Connal looked at the sorcerer smith with a question in his red-rimmed eyes.
“Boudicca meant for you to be her spirit warrior,” Llassar said, putting a hand on Connal’s shoulder. “But this Shining One kept that from happening.”
“Oh …” Clare grimaced. “You saw me in the boat too, huh?”
Llassar nodded.
“Um.” Clare dropped her gaze to the ground. “Yeah. Comorra also had a hand in it. We didn’t mean any harm.”

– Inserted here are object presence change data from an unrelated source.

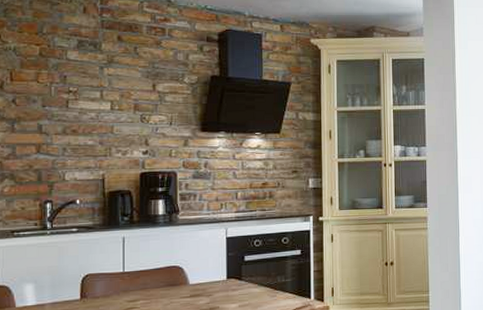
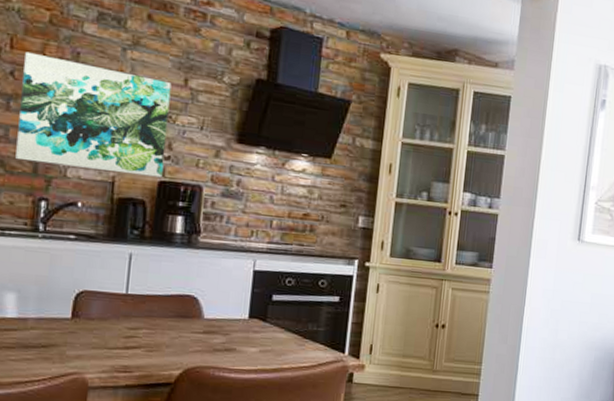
wall art: none [23,81,143,172] -> present [15,51,172,178]

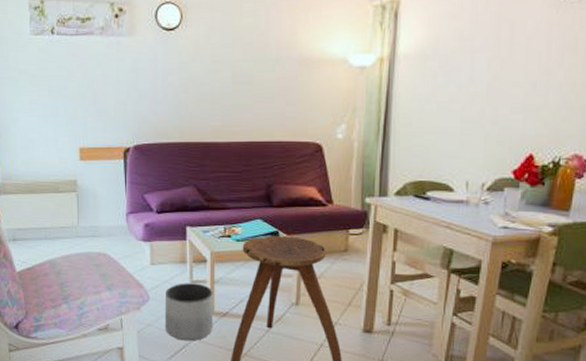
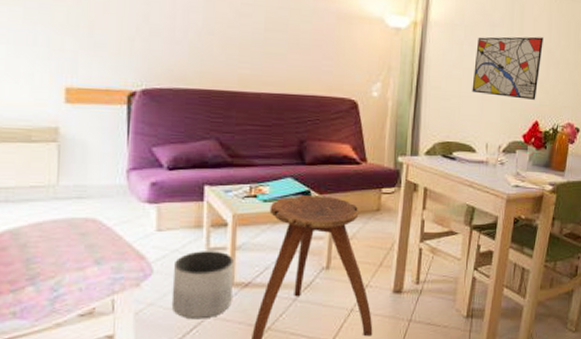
wall art: none [448,57,540,130] -> present [472,36,543,100]

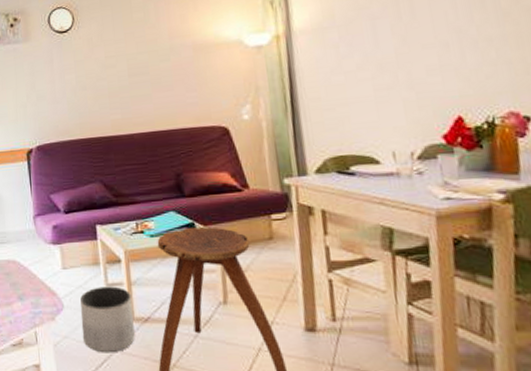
wall art: present [472,36,543,100] -> none [356,16,452,97]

“I know. That is why I never told the queen what I saw that night. If Andrasta had wished it so, Clarinet,” Llassar said, “it would have been so.”
Clare didn’t argue.
“I think the Raven Goddess has had other plans for you all along, Connal.” His gaze shifted to the silver bracelet the Druid prince wore. “I made those cuffs for you at Boudicca’s request, and there is strong magic in them. Her magic.” He nodded his bearded chin at Clare. “They were to be your talis-mans, Connal, and through them Andrasta was to give you the gift of walking the spirit ways—just as she opens those ways to Clarinet.”
“Right,” Clare put in, as if she knew Andrasta personally. Llassar and the rest of her Iceni pals seemed to think she and the war goddess did coffee dates in the Otherworld.